● KUTIPAN PILIHAN
Pidato kesenian ini tidak
menuliskan resep manjur untuk pelaksanaan praktikal, dia cuma merangsang
beberapa dahan perasaan dan fikiran lewat bentuk puisi. Dia menegaskan akar
Indonesia dalam tahun ke-50 usia negeri ini. Dia mencoba mengingatkan bahwa
dalam gelombang besar materialisme, keserakahan dan rasa tak acuh pada
penderitaan manusia di dunia ini, pemberhalaan terhadap apa pun ditolak.
Kesenian kita adalah kesenian yang bermanfaat bagi manusia serta lingkungannya
dalam dataran bumi, dan bermakna maksimum dalam garis tegak lurus menuju Yang
Maha Pencipta Keindahan. Dalam pelaksanaan kesenian seniman tidak dapat
mengasing duduk mencangkung di sebuah pulau alit, atau berjalan sendiri tanpa
mengindahkan siapa-siapa. Dia percaya pada bentuk kerjasama dan selalu
menghargainya. Dia memerlukan kemerdekaan kreatif, dan untuk itu dia tahu bahwa
akan ada kemungkinan benturan. Dia percaya pada hati nuraninya dan yakin pada kekuatan
doa. Perasaannya akrab dan lekat pada orang-orang malang dan berkekurangan.

● PETUNJUK KERJA
1. Menurut kutipan pilihan, pada tahun keberapa usia negeri ini pidato kesenian tersebut menegaskan akar Indonesia?
2. Ringkaslah kutipan pilihan dalam dua kalimat.

● CUPLIKAN BARIS
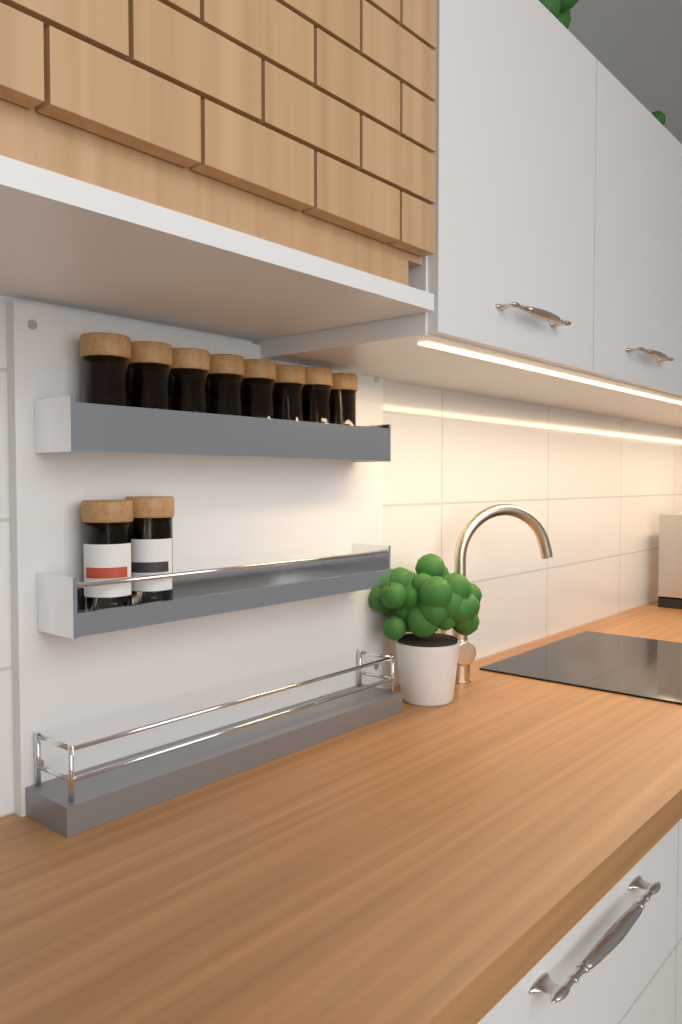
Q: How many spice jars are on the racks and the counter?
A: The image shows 10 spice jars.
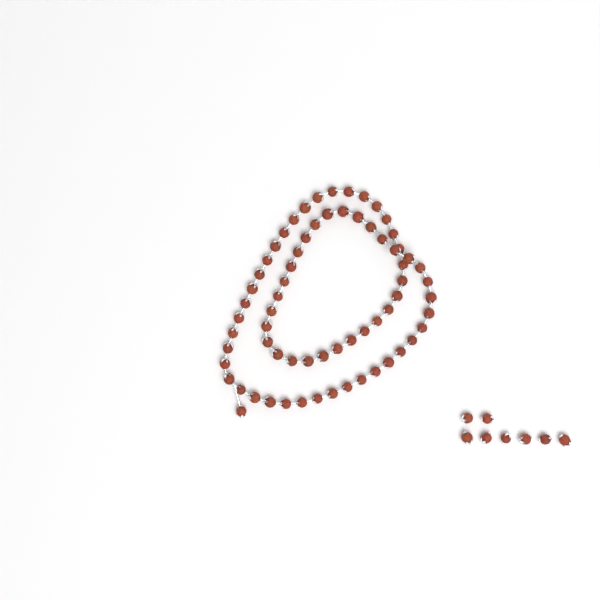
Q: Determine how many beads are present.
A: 76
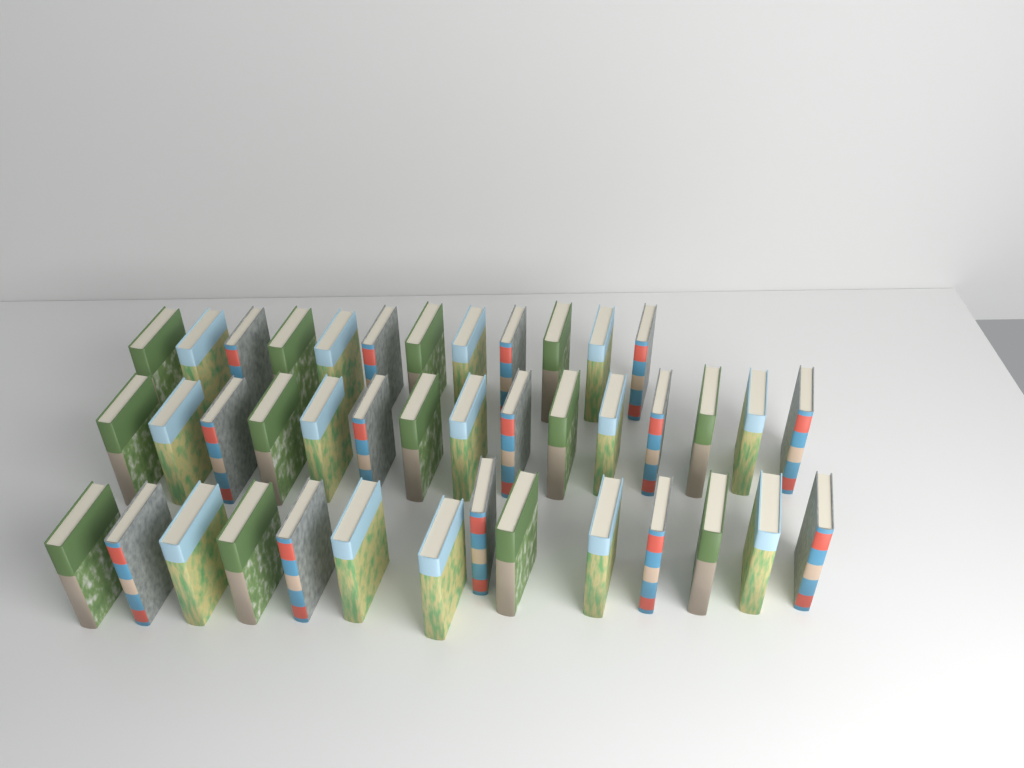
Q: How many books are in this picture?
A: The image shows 41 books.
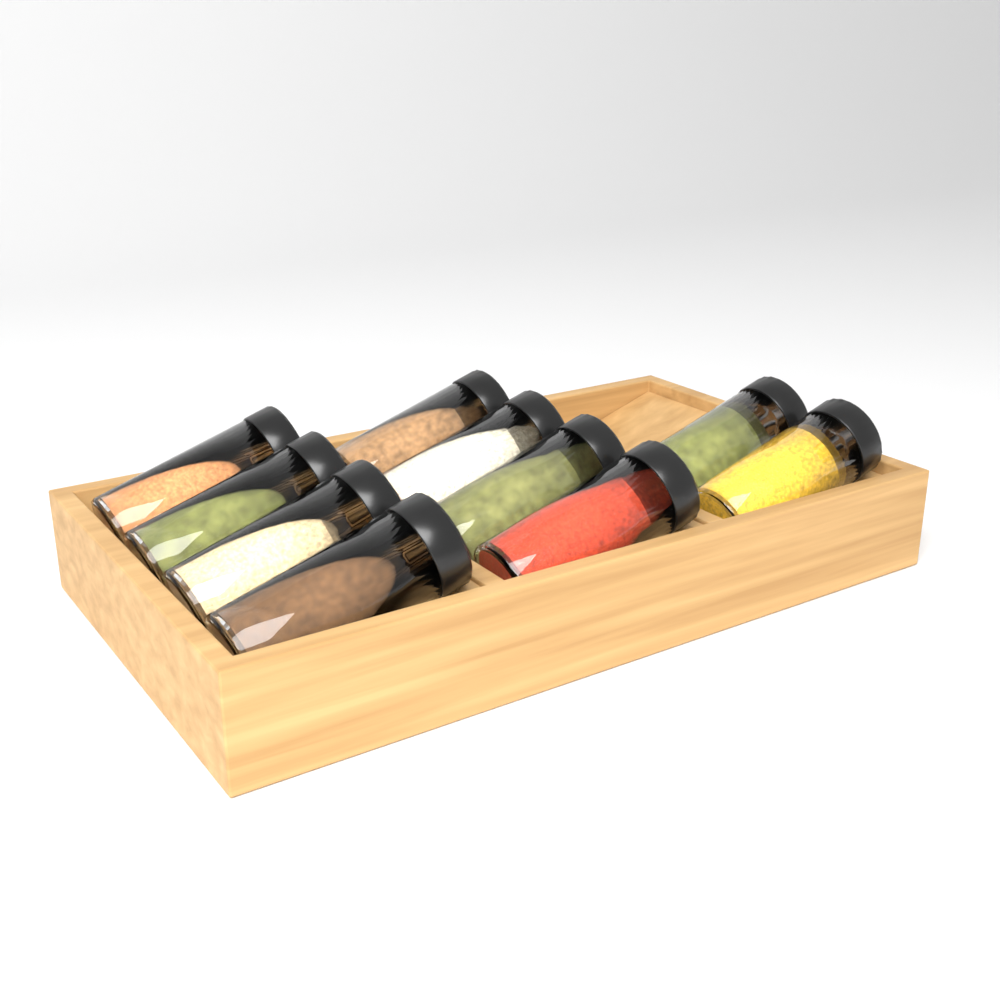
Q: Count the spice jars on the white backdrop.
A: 10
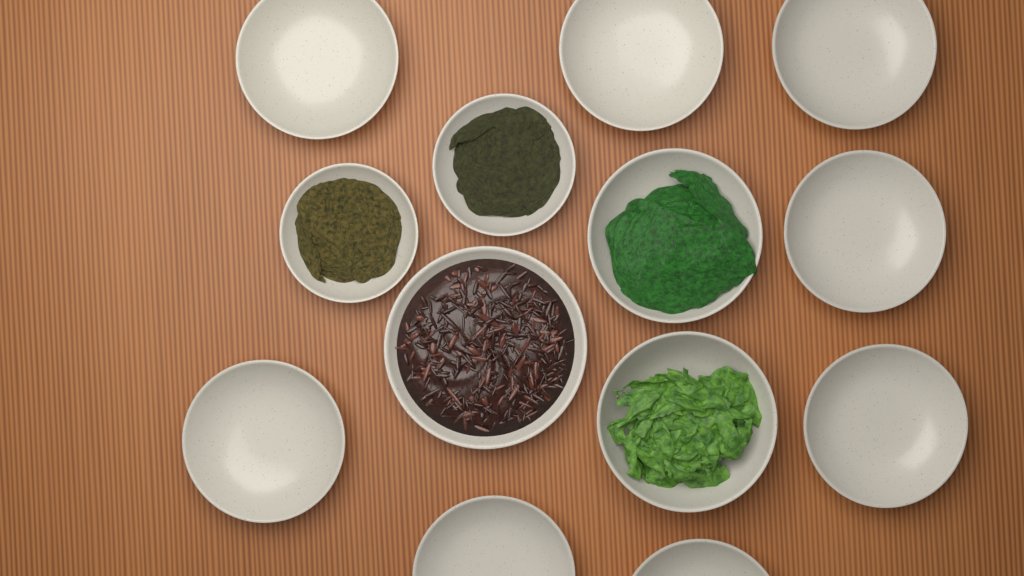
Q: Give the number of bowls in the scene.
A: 13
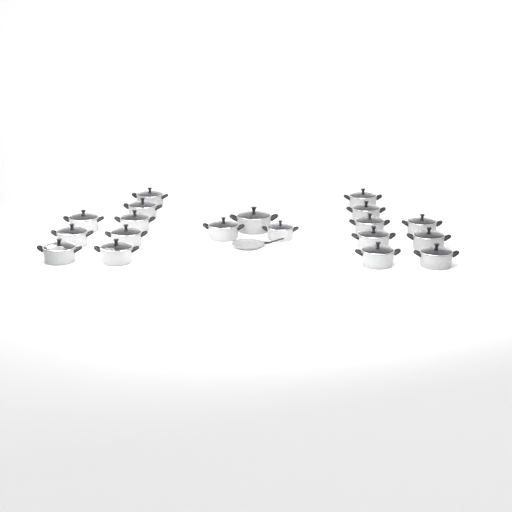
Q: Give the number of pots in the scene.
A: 19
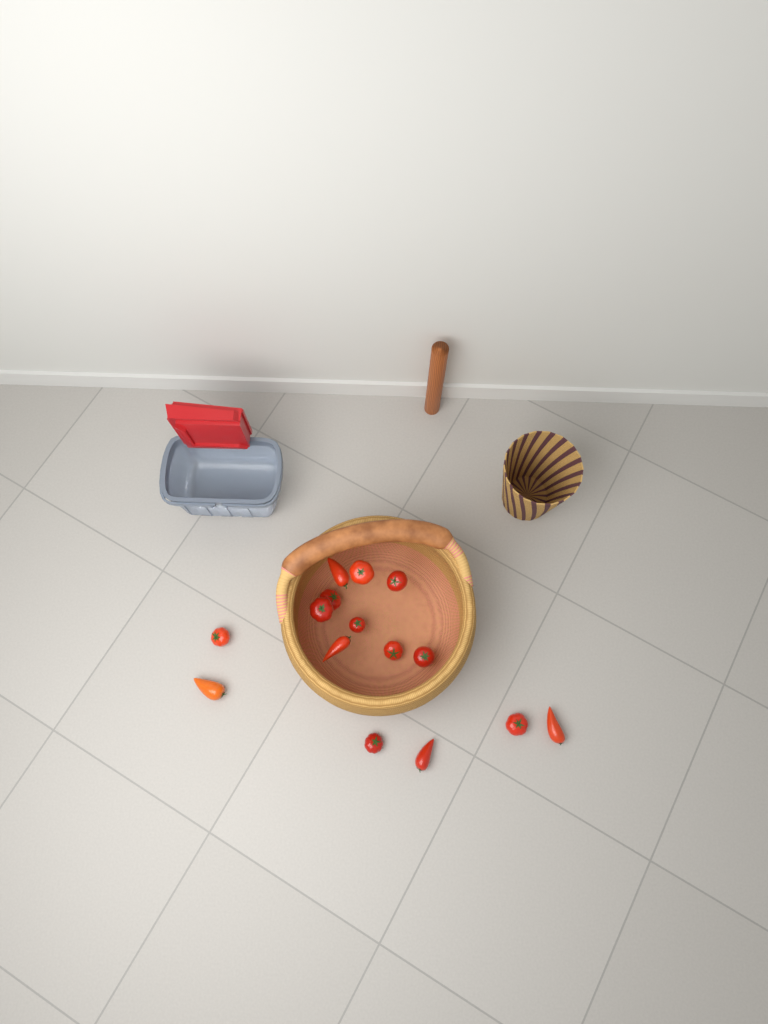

● JAWABAN TIAP TUGAS
1. Pada tahun ke-50 usia negeri ini.

2. Pidato kesenian ini tidak menuliskan resep praktis, melainkan merangsang perasaan dan pikiran lewat puisi, menegaskan akar Indonesia pada tahun ke-50 usia negeri ini, dan menolak pemberhalaan terhadap apa pun di tengah gelombang materialisme, keserakahan, dan sikap tak acuh pada penderitaan manusia. Seniman tidak dapat mengasingkan diri atau berjalan sendiri; ia percaya pada kerja sama, hati nurani, dan kekuatan doa, memerlukan kemerdekaan kreatif meski tahu akan ada kemungkinan benturan, serta akrab dengan orang-orang malang dan berkekurangan.